-- Extracted text start --

This page started as a place for me to keep track of the acceptance test parameters were used to obtain the hero numbers on the file systems on which I've worked, but it's evolving into a page on how to think about crafting acceptance tests for parallel file systems.

Skip straight to the Perlmutter section to see more musings on why the parameters used were chosen; I wrote the acceptance criteria for that file system and remember why I did what I did.


The Cori acceptance test for both the Lustre file system (cscratch) and the burst buffer used IOR to obtain the peak numbers that were advertised.

Lustre Phase I

For the peak Lustre performance (Phase I), we did

./IOR -w -a POSIX -F -C -e -g -k -b 4m -t 4m -s 1638 -o $SCRATCH/IOR_file -v
  • 960 nodes, 4 processes per node
  • 4 MiB transfer and block size
  • 24 TiB total write size (which determined the segment count)
  • -w and -r were run as separate sruns (to ensure cache was dropped)
./IOR -w -a MPIIO -c -C -g -b 8m -t 8m -k -H -v -s $((12*1024*1024/8/(960*32))) -o $SCRATCH/IOR_file
  • 960 nodes, 32 processes per node
  • 8 MiB transfers and block size
  • 12 TiB total write size
  • -w and -r run separately
  • collective buffering explicitly disabled
  • stripe size set to 8 MiB
  • stripe count set to the total number of OSTs, from lfs df $SCRATCH

To summarize:

  • 716,886.15 MiB/sec (POSIX file-per-process write)

-- Extracted text end --
-- Material shown start --

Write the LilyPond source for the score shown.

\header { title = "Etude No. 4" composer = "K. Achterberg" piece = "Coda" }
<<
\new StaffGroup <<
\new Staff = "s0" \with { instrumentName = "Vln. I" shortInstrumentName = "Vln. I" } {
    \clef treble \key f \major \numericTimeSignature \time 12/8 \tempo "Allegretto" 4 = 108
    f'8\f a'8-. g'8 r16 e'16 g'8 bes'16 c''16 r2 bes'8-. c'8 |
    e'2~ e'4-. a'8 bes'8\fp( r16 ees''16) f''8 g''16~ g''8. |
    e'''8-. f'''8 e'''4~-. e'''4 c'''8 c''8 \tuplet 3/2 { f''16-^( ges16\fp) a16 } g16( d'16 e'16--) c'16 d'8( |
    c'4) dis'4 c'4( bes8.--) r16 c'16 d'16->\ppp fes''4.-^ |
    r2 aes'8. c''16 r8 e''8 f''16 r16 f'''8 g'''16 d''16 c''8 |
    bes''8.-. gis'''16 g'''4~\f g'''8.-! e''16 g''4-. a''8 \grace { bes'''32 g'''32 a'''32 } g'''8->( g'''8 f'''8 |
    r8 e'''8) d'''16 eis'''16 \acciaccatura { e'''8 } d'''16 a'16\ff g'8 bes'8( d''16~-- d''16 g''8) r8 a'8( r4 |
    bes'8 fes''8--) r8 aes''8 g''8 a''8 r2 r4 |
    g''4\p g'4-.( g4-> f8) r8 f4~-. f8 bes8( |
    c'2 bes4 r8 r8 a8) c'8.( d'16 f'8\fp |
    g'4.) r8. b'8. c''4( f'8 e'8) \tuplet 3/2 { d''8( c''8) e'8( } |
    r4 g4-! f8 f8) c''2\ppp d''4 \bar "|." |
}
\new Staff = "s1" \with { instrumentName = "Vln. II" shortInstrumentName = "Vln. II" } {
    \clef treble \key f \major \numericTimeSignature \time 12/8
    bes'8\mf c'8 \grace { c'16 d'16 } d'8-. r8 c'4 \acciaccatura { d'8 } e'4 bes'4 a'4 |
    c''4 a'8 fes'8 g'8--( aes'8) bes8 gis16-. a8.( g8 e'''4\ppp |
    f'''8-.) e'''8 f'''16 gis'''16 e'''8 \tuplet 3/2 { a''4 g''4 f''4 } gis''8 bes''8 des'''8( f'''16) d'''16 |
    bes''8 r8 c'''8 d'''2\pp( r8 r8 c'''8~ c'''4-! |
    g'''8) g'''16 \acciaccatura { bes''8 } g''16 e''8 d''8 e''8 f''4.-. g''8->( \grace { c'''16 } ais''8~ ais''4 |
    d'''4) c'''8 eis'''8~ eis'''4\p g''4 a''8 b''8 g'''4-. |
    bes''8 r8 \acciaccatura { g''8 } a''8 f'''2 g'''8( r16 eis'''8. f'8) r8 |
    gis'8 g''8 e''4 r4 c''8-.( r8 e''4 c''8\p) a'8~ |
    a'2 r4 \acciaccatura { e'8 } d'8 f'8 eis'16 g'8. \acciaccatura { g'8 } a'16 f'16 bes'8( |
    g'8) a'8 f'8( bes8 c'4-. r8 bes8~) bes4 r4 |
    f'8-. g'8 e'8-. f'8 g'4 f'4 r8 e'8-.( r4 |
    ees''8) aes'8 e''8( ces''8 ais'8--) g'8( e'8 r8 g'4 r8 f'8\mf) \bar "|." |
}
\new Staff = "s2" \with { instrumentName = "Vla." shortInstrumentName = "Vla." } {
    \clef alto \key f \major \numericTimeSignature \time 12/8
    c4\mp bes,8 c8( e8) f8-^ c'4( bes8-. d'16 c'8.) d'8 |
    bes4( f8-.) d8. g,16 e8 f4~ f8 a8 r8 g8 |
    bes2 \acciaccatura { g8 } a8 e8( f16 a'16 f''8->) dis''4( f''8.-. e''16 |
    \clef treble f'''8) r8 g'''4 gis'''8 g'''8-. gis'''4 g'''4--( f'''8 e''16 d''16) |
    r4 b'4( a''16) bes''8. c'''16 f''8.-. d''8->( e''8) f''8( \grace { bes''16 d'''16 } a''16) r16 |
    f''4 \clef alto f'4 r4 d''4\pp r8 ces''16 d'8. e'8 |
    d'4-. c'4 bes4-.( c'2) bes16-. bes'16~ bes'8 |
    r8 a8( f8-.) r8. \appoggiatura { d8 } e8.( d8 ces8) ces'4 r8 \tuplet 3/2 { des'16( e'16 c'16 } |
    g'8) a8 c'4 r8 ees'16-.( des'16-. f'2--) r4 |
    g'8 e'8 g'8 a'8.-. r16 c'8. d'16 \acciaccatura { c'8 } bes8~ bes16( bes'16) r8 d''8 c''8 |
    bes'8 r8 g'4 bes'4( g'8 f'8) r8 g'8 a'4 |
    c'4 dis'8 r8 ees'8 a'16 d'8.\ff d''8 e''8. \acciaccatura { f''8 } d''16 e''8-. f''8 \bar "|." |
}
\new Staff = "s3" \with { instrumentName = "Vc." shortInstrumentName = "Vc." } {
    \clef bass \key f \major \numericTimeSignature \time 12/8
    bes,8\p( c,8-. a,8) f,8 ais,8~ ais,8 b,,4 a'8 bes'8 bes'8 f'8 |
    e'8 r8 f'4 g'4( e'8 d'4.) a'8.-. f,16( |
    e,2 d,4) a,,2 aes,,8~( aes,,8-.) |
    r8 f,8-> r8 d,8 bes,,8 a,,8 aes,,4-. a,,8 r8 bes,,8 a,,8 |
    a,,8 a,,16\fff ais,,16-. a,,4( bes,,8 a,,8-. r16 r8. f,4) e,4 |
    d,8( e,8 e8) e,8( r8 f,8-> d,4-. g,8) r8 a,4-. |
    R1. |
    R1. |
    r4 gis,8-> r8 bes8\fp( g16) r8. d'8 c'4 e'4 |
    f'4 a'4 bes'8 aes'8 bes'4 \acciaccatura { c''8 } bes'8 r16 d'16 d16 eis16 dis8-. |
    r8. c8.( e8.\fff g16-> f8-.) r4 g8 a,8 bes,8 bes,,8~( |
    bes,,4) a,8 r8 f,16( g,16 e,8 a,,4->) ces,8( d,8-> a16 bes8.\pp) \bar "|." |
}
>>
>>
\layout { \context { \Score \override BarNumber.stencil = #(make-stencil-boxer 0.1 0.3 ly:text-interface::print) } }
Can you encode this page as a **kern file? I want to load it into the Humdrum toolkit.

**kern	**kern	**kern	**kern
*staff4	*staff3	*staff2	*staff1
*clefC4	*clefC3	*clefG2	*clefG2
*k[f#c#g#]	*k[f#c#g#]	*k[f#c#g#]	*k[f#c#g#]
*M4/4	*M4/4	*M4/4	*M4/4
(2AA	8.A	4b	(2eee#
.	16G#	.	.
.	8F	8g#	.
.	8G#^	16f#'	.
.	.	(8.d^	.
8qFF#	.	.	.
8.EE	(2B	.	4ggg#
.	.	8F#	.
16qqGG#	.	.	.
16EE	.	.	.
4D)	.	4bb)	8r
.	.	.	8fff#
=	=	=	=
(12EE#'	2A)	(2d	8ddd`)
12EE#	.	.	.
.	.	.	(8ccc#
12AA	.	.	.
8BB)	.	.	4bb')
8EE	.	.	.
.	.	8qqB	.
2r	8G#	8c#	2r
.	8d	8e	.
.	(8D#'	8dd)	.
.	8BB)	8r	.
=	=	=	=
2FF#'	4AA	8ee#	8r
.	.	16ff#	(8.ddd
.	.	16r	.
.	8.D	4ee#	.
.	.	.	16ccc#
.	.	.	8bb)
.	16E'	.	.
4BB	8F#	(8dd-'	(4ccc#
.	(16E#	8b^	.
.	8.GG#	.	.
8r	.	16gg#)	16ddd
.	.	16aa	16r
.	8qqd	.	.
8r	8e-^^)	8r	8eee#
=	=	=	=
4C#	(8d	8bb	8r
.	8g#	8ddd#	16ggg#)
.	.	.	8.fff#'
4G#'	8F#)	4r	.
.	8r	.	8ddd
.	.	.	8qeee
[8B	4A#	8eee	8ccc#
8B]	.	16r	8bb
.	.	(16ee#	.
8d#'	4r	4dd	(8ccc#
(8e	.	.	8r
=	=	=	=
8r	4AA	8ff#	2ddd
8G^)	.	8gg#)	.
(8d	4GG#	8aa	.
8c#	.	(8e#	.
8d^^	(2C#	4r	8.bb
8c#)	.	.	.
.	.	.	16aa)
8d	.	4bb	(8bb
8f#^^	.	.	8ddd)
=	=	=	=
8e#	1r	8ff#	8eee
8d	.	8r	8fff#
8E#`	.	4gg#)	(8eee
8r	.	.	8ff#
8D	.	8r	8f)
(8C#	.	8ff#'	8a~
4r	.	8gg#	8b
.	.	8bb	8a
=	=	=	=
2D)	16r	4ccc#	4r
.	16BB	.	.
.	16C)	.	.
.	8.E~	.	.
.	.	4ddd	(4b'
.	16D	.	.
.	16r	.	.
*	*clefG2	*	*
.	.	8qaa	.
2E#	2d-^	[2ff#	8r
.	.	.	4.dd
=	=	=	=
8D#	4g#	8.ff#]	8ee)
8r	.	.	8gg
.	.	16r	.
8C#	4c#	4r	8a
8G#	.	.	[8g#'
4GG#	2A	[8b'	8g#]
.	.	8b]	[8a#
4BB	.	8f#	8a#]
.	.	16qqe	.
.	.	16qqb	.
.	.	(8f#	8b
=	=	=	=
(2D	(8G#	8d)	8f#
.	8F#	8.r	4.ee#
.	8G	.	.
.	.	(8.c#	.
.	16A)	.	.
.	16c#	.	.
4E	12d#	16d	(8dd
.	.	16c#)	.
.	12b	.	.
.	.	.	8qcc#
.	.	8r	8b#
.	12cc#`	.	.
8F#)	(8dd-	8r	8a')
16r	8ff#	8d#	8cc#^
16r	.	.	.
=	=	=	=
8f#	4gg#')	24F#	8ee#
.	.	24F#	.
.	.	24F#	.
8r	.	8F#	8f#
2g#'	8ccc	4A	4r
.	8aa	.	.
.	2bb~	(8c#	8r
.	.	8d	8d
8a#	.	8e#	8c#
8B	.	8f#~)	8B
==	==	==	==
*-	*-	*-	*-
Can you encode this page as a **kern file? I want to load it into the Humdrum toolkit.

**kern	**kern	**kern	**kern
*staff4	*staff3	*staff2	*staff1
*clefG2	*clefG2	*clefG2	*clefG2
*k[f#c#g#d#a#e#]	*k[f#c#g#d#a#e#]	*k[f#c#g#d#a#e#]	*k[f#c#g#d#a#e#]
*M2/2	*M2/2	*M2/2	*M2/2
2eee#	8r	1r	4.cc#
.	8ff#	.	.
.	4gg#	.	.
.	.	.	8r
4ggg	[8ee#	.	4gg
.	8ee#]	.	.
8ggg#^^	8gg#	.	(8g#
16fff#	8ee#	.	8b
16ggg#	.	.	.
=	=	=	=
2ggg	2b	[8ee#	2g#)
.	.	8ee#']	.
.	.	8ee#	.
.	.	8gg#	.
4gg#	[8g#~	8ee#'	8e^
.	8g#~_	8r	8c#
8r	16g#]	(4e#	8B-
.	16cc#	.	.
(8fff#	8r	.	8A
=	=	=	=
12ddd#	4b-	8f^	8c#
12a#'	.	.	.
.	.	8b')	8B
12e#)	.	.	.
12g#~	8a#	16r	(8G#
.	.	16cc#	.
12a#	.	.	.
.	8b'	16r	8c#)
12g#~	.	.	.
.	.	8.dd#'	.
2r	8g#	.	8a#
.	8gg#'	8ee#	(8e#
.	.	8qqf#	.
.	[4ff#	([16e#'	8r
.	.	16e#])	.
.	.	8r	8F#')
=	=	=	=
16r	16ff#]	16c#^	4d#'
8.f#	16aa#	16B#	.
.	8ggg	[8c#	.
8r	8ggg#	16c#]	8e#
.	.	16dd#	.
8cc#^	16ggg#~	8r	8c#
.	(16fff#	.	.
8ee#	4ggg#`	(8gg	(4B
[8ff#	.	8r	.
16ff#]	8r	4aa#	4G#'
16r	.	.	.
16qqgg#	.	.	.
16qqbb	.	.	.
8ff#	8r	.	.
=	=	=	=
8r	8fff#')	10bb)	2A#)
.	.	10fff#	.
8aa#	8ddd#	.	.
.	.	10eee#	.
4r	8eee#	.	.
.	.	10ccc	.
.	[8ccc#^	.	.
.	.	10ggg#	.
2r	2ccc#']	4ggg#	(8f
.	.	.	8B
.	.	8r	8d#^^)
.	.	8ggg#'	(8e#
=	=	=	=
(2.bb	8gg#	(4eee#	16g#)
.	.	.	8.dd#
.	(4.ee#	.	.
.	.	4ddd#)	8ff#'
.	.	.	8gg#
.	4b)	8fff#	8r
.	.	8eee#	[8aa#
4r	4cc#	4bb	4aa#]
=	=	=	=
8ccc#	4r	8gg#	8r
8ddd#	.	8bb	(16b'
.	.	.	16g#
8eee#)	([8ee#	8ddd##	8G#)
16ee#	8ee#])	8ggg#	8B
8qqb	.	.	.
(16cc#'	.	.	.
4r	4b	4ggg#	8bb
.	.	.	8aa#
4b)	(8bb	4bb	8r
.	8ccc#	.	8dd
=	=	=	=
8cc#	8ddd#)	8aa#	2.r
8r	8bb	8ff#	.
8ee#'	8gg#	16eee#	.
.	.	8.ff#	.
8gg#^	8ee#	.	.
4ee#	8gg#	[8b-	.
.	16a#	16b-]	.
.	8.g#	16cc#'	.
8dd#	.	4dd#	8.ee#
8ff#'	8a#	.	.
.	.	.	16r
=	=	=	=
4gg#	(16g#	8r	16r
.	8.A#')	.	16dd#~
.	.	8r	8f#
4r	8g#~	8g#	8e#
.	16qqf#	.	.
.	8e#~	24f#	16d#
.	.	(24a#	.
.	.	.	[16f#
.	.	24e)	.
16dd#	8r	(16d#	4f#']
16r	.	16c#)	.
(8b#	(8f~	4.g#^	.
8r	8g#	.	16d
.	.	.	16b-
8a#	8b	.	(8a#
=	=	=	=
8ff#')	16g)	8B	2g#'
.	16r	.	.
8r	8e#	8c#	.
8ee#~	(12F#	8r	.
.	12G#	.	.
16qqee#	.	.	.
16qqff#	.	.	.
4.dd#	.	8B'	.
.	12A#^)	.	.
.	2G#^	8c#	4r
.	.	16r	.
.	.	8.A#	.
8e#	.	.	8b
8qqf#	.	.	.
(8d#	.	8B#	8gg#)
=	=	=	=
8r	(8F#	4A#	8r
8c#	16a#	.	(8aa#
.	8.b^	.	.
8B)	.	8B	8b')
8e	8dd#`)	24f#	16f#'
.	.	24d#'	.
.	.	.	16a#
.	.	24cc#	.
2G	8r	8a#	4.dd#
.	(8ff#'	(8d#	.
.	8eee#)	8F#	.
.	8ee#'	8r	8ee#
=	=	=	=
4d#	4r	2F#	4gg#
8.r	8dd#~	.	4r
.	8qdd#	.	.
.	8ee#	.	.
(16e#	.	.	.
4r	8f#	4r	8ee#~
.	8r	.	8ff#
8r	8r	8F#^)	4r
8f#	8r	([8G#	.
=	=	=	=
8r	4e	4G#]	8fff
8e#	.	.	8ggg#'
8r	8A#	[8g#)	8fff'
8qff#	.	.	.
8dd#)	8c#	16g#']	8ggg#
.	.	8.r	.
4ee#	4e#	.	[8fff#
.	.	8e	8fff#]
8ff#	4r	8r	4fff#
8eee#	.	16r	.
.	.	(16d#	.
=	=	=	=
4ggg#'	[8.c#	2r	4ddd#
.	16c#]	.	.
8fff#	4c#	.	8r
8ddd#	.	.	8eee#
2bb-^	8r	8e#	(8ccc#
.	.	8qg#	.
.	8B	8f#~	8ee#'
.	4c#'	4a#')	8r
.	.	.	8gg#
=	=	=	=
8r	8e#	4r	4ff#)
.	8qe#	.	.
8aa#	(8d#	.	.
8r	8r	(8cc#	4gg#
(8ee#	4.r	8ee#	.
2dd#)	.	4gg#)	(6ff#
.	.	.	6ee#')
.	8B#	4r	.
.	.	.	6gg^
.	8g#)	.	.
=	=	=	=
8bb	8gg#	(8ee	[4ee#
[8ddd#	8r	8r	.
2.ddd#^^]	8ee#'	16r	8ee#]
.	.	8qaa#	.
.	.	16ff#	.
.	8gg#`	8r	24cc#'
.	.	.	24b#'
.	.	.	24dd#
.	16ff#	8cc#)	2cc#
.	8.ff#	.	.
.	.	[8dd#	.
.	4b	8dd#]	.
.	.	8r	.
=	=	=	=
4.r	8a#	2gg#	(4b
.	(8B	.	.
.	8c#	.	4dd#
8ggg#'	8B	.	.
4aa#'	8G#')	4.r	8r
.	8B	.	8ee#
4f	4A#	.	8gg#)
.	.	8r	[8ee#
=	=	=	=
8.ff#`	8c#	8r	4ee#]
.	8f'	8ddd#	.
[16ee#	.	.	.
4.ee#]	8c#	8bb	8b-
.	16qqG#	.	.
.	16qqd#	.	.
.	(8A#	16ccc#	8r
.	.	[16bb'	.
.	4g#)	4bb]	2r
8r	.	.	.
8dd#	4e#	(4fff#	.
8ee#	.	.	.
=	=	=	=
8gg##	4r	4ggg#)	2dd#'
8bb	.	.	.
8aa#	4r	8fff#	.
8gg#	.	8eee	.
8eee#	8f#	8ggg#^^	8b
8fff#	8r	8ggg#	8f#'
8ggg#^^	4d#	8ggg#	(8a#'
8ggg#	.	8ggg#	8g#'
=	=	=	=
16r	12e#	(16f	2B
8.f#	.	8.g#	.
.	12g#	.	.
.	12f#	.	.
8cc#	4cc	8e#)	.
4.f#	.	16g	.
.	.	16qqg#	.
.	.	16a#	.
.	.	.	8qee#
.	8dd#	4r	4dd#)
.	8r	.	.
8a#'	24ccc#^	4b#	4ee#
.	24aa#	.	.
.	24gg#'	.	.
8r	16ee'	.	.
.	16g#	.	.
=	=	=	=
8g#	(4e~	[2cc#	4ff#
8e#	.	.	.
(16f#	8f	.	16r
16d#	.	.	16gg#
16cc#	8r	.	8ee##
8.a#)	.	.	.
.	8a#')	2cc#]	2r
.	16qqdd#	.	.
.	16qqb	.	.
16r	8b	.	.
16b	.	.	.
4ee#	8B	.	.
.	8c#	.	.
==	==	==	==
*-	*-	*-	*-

-- Material shown end --

### Work to do
Reproduce word for word the passage of the file system acceptance test notes starting at "Lustre Phase I" and ending at "the segment count)".

### Solution
Lustre Phase I

For the peak Lustre performance (Phase I), we did

./IOR -w -a POSIX -F -C -e -g -k -b 4m -t 4m -s 1638 -o $SCRATCH/IOR_file -v
  • 960 nodes, 4 processes per node
  • 4 MiB transfer and block size
  • 24 TiB total write size (which determined the segment count)